--- Start PASSAGE ---
# Bike parks near south Germany



## TorqueWrench7 (Oct 18, 2014)

Hey,

Does anybody know of lift-accessed downhill and freeride bike parks in Germany, Austria and Switzerland? I don't really mind if they are huge, just so long as they have a good amount of trails and good lift service for people and bikes.

Thanks,
TorqueWrench7


----------



## LeeL (Jan 12, 2004)

Ischgl, Leogang in Austria off the top of my head. Kronplatz and Plose in Suedtirol. Davos, Flims, Lenzerheide in Graubunden Switzerland. None are what i would call huge but you can definitely pick a central location and go to them from that central location so as to make a week of riding from them


----------



## TorqueWrench7 (Oct 18, 2014)

Thanks


----------



## TorqueWrench7 (Oct 18, 2014)

Isn't Leogang the biggest in Europe?


----------



## aizu1 (Nov 28, 2005)

Its pretty big. If you go, skip the Big 5 Challenge and get the all day ticket.
Watch videos of the Worlds to get a sense of the trails. Fun stuff.


----------



## razorjack (May 28, 2006)

Leogang and Saalbach in the next valley,
Schladming - small (only 3 routes) and steep.

also you can check bikepark in Maribor Specialized Bike Park Pohorje
2-3 routes, but very long (mountain is not too steep)


----------
--- End PASSAGE ---
--- Start DATASET CONTENT ---
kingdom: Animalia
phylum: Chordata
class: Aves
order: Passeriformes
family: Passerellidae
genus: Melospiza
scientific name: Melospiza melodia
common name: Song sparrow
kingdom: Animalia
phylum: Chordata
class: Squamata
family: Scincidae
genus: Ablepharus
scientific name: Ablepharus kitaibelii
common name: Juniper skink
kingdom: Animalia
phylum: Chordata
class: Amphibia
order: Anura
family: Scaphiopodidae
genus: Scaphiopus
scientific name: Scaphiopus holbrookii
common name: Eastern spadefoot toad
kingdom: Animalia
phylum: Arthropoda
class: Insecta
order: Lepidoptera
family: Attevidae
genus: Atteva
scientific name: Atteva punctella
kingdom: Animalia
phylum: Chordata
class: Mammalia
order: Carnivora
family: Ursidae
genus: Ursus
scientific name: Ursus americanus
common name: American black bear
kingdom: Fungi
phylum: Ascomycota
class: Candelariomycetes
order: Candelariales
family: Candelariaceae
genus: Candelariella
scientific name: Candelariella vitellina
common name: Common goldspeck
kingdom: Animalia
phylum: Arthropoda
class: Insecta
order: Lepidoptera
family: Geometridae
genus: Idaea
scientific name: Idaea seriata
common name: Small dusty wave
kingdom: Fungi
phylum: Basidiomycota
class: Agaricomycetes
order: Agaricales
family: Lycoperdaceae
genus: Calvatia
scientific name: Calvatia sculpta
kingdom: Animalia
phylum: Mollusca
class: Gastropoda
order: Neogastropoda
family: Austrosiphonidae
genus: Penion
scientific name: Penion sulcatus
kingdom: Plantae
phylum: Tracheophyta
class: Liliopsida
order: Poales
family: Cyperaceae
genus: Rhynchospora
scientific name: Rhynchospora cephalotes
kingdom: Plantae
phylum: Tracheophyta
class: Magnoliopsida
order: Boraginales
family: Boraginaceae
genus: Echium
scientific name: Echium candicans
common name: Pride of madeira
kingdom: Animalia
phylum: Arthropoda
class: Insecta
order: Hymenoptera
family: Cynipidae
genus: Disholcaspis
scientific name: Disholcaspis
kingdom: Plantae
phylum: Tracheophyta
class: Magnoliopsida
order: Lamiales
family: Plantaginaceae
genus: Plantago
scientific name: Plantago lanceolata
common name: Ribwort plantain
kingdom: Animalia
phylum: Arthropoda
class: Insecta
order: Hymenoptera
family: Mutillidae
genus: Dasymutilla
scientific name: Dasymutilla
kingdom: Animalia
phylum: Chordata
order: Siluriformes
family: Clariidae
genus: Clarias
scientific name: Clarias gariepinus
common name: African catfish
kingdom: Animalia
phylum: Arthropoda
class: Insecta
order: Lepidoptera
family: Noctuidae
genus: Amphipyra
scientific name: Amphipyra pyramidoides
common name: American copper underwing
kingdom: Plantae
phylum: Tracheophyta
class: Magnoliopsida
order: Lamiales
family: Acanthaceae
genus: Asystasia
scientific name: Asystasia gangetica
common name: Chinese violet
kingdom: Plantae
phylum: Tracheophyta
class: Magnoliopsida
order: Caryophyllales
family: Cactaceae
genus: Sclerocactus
--- End DATASET CONTENT ---
▸ SHORT PROBLEM A: In the thread, rewrite the paragraph beginning "Ischgl, Leogang in Austria" as a list that keeps its main facts.
▸ SHORT PROBLEM B: Print the records from the line with "common name: Small dusty wave" to the line with "order: Caryophyllales", including both of those lines.
The records are unrelated to the thread.

▸ TASK RESULT A:
- Austria: Ischgl, Leogang
- Suedtirol: Kronplatz, Plose
- Graubunden, Switzerland: Davos, Flims, Lenzerheide
- None of these parks is huge, but a rider can stay in one central location and reach them from there to make a week of riding.

▸ TASK RESULT B:
common name: Small dusty wave
kingdom: Fungi
phylum: Basidiomycota
class: Agaricomycetes
order: Agaricales
family: Lycoperdaceae
genus: Calvatia
scientific name: Calvatia sculpta
kingdom: Animalia
phylum: Mollusca
class: Gastropoda
order: Neogastropoda
family: Austrosiphonidae
genus: Penion
scientific name: Penion sulcatus
kingdom: Plantae
phylum: Tracheophyta
class: Liliopsida
order: Poales
family: Cyperaceae
genus: Rhynchospora
scientific name: Rhynchospora cephalotes
kingdom: Plantae
phylum: Tracheophyta
class: Magnoliopsida
order: Boraginales
family: Boraginaceae
genus: Echium
scientific name: Echium candicans
common name: Pride of madeira
kingdom: Animalia
phylum: Arthropoda
class: Insecta
order: Hymenoptera
family: Cynipidae
genus: Disholcaspis
scientific name: Disholcaspis
kingdom: Plantae
phylum: Tracheophyta
class: Magnoliopsida
order: Lamiales
family: Plantaginaceae
genus: Plantago
scientific name: Plantago lanceolata
common name: Ribwort plantain
kingdom: Animalia
phylum: Arthropoda
class: Insecta
order: Hymenoptera
family: Mutillidae
genus: Dasymutilla
scientific name: Dasymutilla
kingdom: Animalia
phylum: Chordata
order: Siluriformes
family: Clariidae
genus: Clarias
scientific name: Clarias gariepinus
common name: African catfish
kingdom: Animalia
phylum: Arthropoda
class: Insecta
order: Lepidoptera
family: Noctuidae
genus: Amphipyra
scientific name: Amphipyra pyramidoides
common name: American copper underwing
kingdom: Plantae
phylum: Tracheophyta
class: Magnoliopsida
order: Lamiales
family: Acanthaceae
genus: Asystasia
scientific name: Asystasia gangetica
common name: Chinese violet
kingdom: Plantae
phylum: Tracheophyta
class: Magnoliopsida
order: Caryophyllales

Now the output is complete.